I work with data that comes from multiple sources that I have no control over. These sources tend to have duplicates in the "key" values. I need to keep any of these duplicate values form matching in a join.
Using the following data
T1
| ID | FirstKey | SecondKey | ThirdKey | AdditionalColumns |
+----+----------+-----------+----------+---------------------+
| 01 | Prod1 | ABC1 | 201 | Jun 2010, A, 101 |
| 02 | Prod2 | DEF2 | 202 | May 2009, A, 101 |
| 03 | Prod2 | DEF2 | 202 | May 2010, S, 101 |
| 04 | Prod3 | | 206 | Jun 2010, A, 103 |
| 05 | Prod4 | | 207 | Jun 2011, S, 103 |
T2
| ID | FirstKey | SecondKey | ThirdKey | AdditionalColumns |
+----+----------+-----------+----------+---------------------+
| 01 | Prod1 | ABC1 | 201 | Jun 2010, A, 101 |
| 02 | Prod2 | DEF2 | | May 2009, A, 101 |
| 03 | Prod2 | DEF2 | 202 | May 2010, S, 101 |
| 04 | Prod3 | | | Jun 2010, A, 103 |
| 05 | Prod4 | | 207 | Jun 2011, S, 103 |
| 06 | Prod1 | ABC1 | 201 | Jun 2010, T, 101 |
Now if we do the query:
SELECT
T1.FirstKey, T1.SecondKey, T1.ThirdKey,
T2.FirstKey, T2.SecondKey, T2.ThirdKey,
T1.AdditionalColumns, T2.AdditionalColumns
FROM
T1 JOIN T2 ON T1.FirstKey = T2.FirstKey
AND T1.SecondKey = T2.SecondKey
AND T1.SecondKey IS NOT NULL
UNION
SELECT
T1.FirstKey, T1.SecondKey, T1.ThirdKey,
T2.FirstKey, T2.SecondKey, T2.ThirdKey,
T1.AdditionalColumns, T2.AdditionalColumns
FROM
T1 JOIN T2 ON T1.FirstKey = T2.FirstKey
AND T1.ThirdKey = T2.ThirdKey
AND T1.SecondKey IS NULL
We get the following Results
FirstKey SecondKey ThirdKey FirstKey SecondKey ThirdKey AdditionalColumns AdditionalColumns
-------- --------- -------- -------- --------- -------- ----------------- -----------------
Prod1 ABC1 201 Prod1 ABC1 201 Jun 2010, A, 101 Jun 2010, A, 101
Prod1 ABC1 201 Prod1 ABC1 201 Jun 2010, A, 101 Jun 2010, T, 101
Prod2 DEF2 202 Prod2 DEF2 202 May 2009, A, 101 May 2010, S, 101
Prod2 DEF2 202 Prod2 DEF2 202 May 2010, S, 101 May 2010, S, 101
Prod4 NULL 207 Prod4 NULL 207 Jun 2011, S, 103 Jun 2011, A, 103
I need the query to only return the records with an authoritative match. e.g. Only 1 match between the tables.

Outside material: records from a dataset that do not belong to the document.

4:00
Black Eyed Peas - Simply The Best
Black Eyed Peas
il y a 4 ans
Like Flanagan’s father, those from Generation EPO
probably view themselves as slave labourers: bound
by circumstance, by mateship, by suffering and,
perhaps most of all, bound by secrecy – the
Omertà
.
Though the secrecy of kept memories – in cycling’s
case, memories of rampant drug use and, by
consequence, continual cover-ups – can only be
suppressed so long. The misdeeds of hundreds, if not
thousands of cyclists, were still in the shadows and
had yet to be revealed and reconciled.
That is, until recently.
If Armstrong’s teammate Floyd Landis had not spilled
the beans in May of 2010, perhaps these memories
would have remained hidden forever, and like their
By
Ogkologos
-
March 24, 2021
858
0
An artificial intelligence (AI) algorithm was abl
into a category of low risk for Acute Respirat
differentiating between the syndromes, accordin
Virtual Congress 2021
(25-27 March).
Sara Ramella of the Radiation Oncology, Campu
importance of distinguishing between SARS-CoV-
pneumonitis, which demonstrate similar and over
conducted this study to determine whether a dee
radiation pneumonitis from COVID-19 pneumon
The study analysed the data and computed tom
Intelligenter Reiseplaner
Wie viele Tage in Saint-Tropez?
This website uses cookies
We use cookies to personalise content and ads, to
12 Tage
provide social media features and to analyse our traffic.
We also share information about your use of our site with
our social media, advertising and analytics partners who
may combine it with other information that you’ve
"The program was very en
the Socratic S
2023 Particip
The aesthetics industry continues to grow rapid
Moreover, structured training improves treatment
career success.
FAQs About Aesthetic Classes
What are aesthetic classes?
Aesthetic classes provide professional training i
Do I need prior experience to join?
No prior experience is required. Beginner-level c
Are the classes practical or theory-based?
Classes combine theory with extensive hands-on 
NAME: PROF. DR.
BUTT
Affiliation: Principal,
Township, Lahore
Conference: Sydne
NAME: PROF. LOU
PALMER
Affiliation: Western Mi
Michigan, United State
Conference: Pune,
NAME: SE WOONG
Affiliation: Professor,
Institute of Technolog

FirstKey SecondKey ThirdKey FirstKey SecondKey ThirdKey AdditionalColumns AdditionalColumns
-------- --------- -------- -------- --------- -------- ----------------- -----------------
Prod4 NULL 207 Prod4 NULL 207 Jun 2011, S, 103 Jun 2011, A, 103
Is there a way to do this in the JOIN?
Currently I can get uniques by making CTE for each table that guarantees uniqueness on the keys used in the join. This works, but is ugly and adds significant work to the query.
Is there another way to do this join that will exclude the duplicate matches? This assumes I cannot programatically exclude any of the duplicate rows based on the AdditionalColumns data.
I run into this over and over so the CTE method seems just kludgey as it must be a problem that's been solved.